Когда-то Станиславский сказал Грибову, что он - прежде всего комедийный артист. По сути, всю жизнь он доказывал себе, что это только часть правды. Он мечтал о короле Лире, Федоре Карамазове, Эзопе. Не случилось. Отсюда же и другая, главная - на всю жизнь - мечта: Фома Опискин, в котором соединились бы все грани его таланта. Он его и сыграл в конце жизни.
Оттуда же, из тех же корней, и его Чебутыкин, которого он играл на протяжении почти сорока лет. В этой роли сошлись актерская и человеческая драмы Алексея Грибова.
Это случилось в Ленинграде, во время гастролей, куда он приехал один, без супруги. Уже выйдя из поезда, он почувствовал себя плохо. Отлежался в гостиничном номере, вечером пошел на "Три сестры". Состояние было плохое, совсем скверное. Надо сказать, Алексей Николаевич никогда особо не болел. Крепкий, спортивный, он лишь безостановочно курил. Когда приходил к сыну на Новослободскую, в течение получаса заполнял объемистую пепельницу толстыми окурками "Беломора". Во время последней перед его болезнью встречи неожиданно сказал Алексею, что у него плохие предчувствия. Услышать такое от Грибова - человека, ненавидевшего любой пафос, было по крайней мере странно.
...Перед выходом на сцену ему стало совсем худо. Рука не попадала в обшлага сюртука, повисла плетью. Почему никто этого не заметил - понять трудно. Дали занавес. Пошли первые реплики. Текст Чебутыкина слышался все глуше и неразборчивее. Он начал приволакивать ногу. Потом опустился на стул. Из зала раздался крик: "Дайте занавес, актеру плохо! Я врач!" Спектакль прервали, но потом Алексей Николаевич вновь вышел на сцену. Доиграл спектакль и уехал в гостиницу. Почему ему тогда не оказали помощь, совершенно непонятно. Если бы занавес дали сразу, последствия мощнейшего инсульта могли предотвратить. Во МХАТе помнили о смерти Добронравова во время спектакля "Царь Федор", когда в кассу был возвращен только один билет; о смерти Хмелева во время прогона того же спектакля.
Драму усугубило то обстоятельство, что помощником режиссера на "Трех сестрах" работала Изольда Федоровна. На нее и посыпались обвинения.

Ваше задание> Перепишите без изменений из отрывка о Грибове всё от слов «Это случилось в» и до слов «крайней мере странно.» включительно.

Имеющиеся данные>
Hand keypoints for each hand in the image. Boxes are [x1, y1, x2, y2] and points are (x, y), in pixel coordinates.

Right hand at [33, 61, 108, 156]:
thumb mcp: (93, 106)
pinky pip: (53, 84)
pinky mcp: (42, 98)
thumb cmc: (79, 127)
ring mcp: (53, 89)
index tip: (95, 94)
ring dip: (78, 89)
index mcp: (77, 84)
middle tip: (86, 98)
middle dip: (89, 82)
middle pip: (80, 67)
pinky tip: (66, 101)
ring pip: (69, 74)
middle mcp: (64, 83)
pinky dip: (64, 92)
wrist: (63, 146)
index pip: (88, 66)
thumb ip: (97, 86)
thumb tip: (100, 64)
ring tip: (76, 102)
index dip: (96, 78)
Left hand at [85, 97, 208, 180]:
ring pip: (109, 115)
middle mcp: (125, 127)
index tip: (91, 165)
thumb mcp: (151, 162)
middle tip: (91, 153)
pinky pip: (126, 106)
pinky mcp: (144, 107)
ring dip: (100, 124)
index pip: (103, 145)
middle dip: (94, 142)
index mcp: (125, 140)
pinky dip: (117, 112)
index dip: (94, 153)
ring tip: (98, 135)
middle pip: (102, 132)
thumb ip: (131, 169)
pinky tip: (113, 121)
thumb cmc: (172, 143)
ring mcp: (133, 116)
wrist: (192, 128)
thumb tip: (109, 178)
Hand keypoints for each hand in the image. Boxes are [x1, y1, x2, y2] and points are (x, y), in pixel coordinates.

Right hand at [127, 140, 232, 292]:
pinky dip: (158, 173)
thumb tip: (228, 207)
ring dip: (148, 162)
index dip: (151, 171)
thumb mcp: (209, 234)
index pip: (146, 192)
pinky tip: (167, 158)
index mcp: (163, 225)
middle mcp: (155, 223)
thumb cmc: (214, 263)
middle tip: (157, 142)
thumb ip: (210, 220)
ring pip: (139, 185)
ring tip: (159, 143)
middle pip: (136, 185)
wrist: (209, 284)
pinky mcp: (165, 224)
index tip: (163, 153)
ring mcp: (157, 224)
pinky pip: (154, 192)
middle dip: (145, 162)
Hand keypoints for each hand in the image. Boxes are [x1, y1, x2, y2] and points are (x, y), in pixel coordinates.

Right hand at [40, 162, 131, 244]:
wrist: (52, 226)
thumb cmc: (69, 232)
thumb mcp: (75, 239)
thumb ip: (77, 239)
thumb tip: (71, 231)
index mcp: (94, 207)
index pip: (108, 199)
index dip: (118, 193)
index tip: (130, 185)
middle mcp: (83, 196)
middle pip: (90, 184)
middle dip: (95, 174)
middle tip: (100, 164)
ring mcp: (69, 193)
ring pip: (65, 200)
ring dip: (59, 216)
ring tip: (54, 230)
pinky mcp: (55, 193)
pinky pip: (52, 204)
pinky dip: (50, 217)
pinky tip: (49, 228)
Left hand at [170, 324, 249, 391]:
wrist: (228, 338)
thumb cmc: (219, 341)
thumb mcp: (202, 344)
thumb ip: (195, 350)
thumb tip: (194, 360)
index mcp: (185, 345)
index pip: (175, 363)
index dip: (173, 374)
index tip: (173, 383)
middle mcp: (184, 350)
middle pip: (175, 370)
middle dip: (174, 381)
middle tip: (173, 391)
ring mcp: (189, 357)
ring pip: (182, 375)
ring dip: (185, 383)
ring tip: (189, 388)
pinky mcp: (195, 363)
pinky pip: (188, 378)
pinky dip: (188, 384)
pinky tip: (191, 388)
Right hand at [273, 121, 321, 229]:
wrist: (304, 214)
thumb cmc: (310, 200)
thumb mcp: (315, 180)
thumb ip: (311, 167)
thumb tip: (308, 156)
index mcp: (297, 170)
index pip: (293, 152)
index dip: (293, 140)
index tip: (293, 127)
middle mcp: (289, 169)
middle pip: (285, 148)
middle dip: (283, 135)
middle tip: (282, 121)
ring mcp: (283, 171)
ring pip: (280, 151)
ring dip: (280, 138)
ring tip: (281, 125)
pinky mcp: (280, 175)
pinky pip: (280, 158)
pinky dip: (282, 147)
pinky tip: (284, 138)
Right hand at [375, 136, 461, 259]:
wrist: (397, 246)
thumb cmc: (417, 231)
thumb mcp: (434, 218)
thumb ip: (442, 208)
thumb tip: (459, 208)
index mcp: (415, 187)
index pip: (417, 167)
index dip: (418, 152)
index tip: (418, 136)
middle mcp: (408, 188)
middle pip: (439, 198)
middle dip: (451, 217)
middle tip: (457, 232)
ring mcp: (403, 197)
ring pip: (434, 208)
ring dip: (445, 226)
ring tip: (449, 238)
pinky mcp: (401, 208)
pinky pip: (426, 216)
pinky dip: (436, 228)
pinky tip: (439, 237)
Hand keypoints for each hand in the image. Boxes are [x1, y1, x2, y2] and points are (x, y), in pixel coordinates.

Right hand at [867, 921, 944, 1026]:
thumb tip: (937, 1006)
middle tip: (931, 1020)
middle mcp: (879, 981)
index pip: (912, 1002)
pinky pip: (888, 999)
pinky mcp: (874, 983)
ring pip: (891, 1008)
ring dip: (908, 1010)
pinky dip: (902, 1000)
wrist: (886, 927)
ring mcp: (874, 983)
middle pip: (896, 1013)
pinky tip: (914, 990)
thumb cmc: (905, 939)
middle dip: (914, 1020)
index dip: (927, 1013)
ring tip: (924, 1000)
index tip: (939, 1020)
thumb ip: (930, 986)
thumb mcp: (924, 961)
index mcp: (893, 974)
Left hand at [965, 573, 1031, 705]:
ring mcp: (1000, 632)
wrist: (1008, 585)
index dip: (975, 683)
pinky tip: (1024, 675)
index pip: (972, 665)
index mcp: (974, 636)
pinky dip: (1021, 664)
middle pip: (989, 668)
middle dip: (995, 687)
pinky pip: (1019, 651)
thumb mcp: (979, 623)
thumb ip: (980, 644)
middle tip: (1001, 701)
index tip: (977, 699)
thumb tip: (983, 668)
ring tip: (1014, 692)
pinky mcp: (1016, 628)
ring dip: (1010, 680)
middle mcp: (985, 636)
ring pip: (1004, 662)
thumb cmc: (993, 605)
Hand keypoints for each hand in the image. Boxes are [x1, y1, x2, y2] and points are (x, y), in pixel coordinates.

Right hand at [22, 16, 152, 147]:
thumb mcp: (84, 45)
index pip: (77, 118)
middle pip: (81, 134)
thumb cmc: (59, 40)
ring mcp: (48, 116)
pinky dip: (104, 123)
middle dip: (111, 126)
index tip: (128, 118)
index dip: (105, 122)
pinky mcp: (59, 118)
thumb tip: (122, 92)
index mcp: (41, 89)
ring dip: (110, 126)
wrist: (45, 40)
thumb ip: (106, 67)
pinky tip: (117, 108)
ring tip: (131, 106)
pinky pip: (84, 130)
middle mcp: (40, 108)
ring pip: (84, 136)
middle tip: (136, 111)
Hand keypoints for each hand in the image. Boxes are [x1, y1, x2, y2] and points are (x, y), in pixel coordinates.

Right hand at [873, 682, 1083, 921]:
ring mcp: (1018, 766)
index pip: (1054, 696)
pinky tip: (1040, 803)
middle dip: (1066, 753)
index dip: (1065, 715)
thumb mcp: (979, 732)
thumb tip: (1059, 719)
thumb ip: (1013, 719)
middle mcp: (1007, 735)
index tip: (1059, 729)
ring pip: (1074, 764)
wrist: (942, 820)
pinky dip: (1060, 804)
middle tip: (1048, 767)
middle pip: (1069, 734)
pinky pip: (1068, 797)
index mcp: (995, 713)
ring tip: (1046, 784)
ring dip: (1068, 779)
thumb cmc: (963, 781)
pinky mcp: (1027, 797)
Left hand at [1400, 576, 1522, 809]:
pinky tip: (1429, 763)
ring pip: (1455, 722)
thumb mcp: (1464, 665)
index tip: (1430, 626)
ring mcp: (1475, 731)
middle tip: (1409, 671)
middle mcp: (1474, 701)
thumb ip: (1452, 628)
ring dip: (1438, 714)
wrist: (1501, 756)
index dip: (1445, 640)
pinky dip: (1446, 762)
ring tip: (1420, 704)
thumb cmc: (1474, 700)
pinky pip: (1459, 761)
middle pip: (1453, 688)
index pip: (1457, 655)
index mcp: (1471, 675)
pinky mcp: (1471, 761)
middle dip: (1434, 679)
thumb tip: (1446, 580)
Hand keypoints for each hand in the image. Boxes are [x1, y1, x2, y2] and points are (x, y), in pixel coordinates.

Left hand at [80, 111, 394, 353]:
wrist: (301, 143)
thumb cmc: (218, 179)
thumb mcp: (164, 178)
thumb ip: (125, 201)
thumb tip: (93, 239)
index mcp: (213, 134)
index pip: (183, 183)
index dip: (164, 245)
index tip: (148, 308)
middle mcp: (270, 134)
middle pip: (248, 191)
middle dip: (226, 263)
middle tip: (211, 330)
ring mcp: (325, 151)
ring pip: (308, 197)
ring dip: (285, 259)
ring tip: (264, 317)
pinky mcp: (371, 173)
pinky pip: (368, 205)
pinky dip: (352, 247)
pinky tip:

Решение>
Это случилось в Ленинграде, во время гастролей, куда он приехал один, без супруги. Уже выйдя из поезда, он почувствовал себя плохо. Отлежался в гостиничном номере, вечером пошел на "Три сестры". Состояние было плохое, совсем скверное. Надо сказать, Алексей Николаевич никогда особо не болел. Крепкий, спортивный, он лишь безостановочно курил. Когда приходил к сыну на Новослободскую, в течение получаса заполнял объемистую пепельницу толстыми окурками "Беломора". Во время последней перед его болезнью встречи неожиданно сказал Алексею, что у него плохие предчувствия. Услышать такое от Грибова - человека, ненавидевшего любой пафос, было по крайней мере странно.